=== TASK TO CARRY OUT ===
Please print the entries below exactly, from the line with "right shoulder: (1025, 193)" through the line with "right elbow: (826, 254)", including both of those lines and leaving out all others.

=== Body or hand keypoint data ===
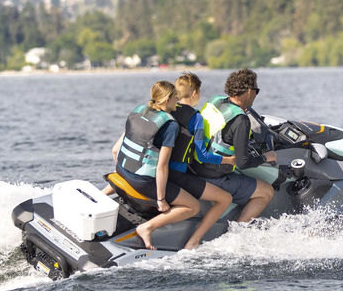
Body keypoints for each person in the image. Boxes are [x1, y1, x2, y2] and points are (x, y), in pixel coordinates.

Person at [108, 81, 202, 250]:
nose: (178, 100)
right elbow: (162, 167)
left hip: (121, 169)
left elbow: (115, 150)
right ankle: (147, 228)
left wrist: (125, 170)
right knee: (193, 206)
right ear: (166, 100)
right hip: (142, 181)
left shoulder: (139, 110)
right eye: (175, 97)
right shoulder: (170, 125)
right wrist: (161, 200)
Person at [189, 68, 277, 225]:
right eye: (256, 91)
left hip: (195, 166)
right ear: (248, 91)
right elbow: (243, 162)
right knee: (266, 191)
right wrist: (265, 157)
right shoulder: (241, 120)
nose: (256, 95)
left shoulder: (216, 101)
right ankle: (238, 231)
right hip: (213, 176)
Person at [169, 72, 235, 249]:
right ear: (194, 93)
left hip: (161, 171)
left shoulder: (166, 109)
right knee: (225, 198)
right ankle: (194, 241)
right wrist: (228, 160)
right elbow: (203, 155)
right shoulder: (195, 117)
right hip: (177, 175)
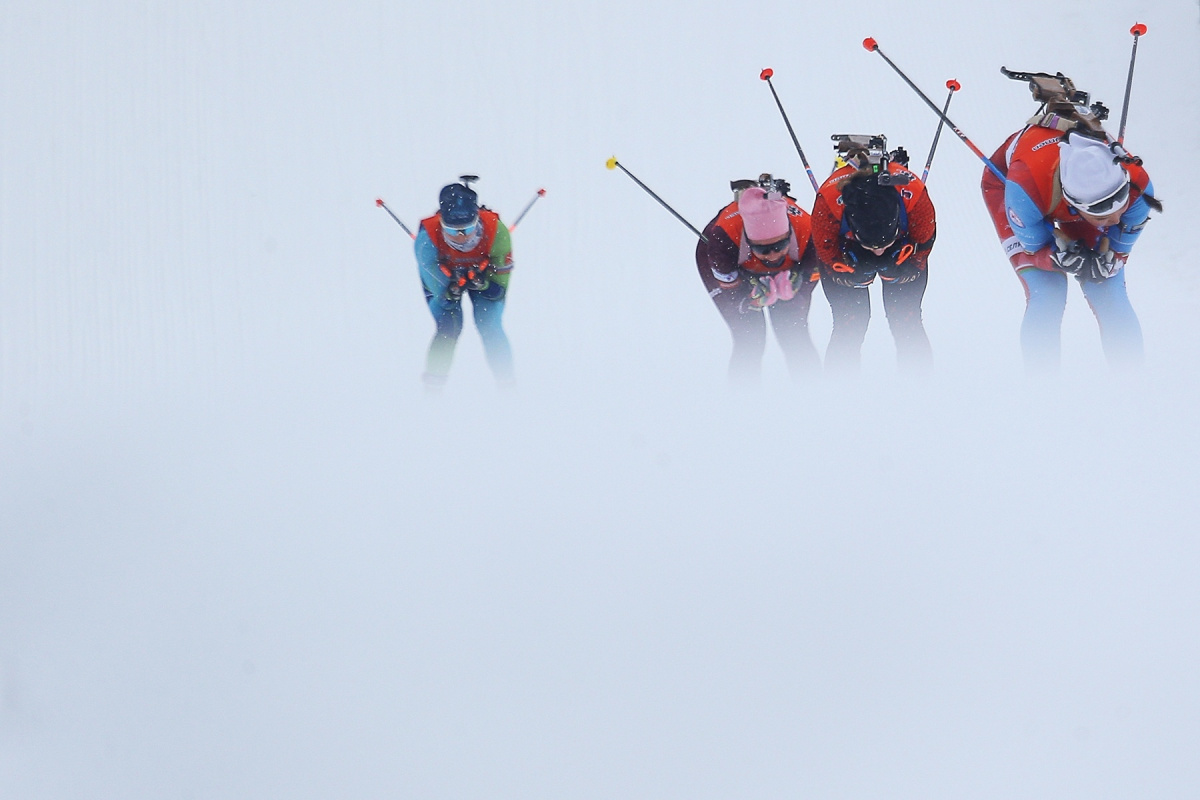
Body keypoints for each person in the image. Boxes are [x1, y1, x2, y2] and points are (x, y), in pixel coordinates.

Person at [981, 72, 1157, 372]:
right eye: (1102, 217)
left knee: (1106, 286)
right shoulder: (1025, 193)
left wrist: (1109, 257)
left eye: (1121, 205)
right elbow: (1036, 248)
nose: (1115, 219)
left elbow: (1117, 246)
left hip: (1058, 189)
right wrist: (1057, 258)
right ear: (1074, 205)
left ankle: (1134, 383)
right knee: (1047, 292)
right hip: (1011, 185)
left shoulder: (1139, 189)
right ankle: (1044, 392)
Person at [810, 138, 936, 372]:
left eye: (885, 244)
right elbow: (826, 254)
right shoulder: (827, 204)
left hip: (903, 242)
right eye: (870, 246)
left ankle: (920, 389)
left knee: (906, 320)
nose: (879, 252)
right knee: (850, 323)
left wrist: (910, 266)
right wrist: (846, 273)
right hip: (846, 245)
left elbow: (924, 243)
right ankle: (841, 393)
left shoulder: (914, 194)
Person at [695, 176, 821, 382]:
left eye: (780, 246)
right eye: (762, 249)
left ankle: (814, 395)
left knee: (794, 331)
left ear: (789, 234)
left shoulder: (809, 231)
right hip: (723, 260)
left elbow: (811, 277)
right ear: (750, 242)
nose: (772, 255)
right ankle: (744, 402)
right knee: (750, 337)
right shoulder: (722, 241)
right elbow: (731, 292)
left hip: (790, 263)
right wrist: (747, 300)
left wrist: (798, 288)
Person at [413, 178, 514, 388]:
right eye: (451, 232)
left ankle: (507, 384)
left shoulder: (497, 232)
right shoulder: (426, 240)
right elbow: (442, 296)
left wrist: (483, 284)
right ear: (441, 225)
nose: (460, 238)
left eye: (468, 230)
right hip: (444, 278)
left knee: (490, 325)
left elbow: (498, 289)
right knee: (448, 325)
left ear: (477, 219)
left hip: (484, 276)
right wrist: (451, 290)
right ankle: (433, 386)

=== WRITTEN ANSWER ===
right shoulder: (1025, 193)
left wrist: (1109, 257)
left eye: (1121, 205)
right elbow: (1036, 248)
nose: (1115, 219)
left elbow: (1117, 246)
left hip: (1058, 189)
right wrist: (1057, 258)
right ear: (1074, 205)
left ankle: (1134, 383)
right knee: (1047, 292)
right hip: (1011, 185)
left shoulder: (1139, 189)
right ankle: (1044, 392)
Person at [810, 138, 936, 372]:
left eye: (885, 244)
right elbow: (826, 254)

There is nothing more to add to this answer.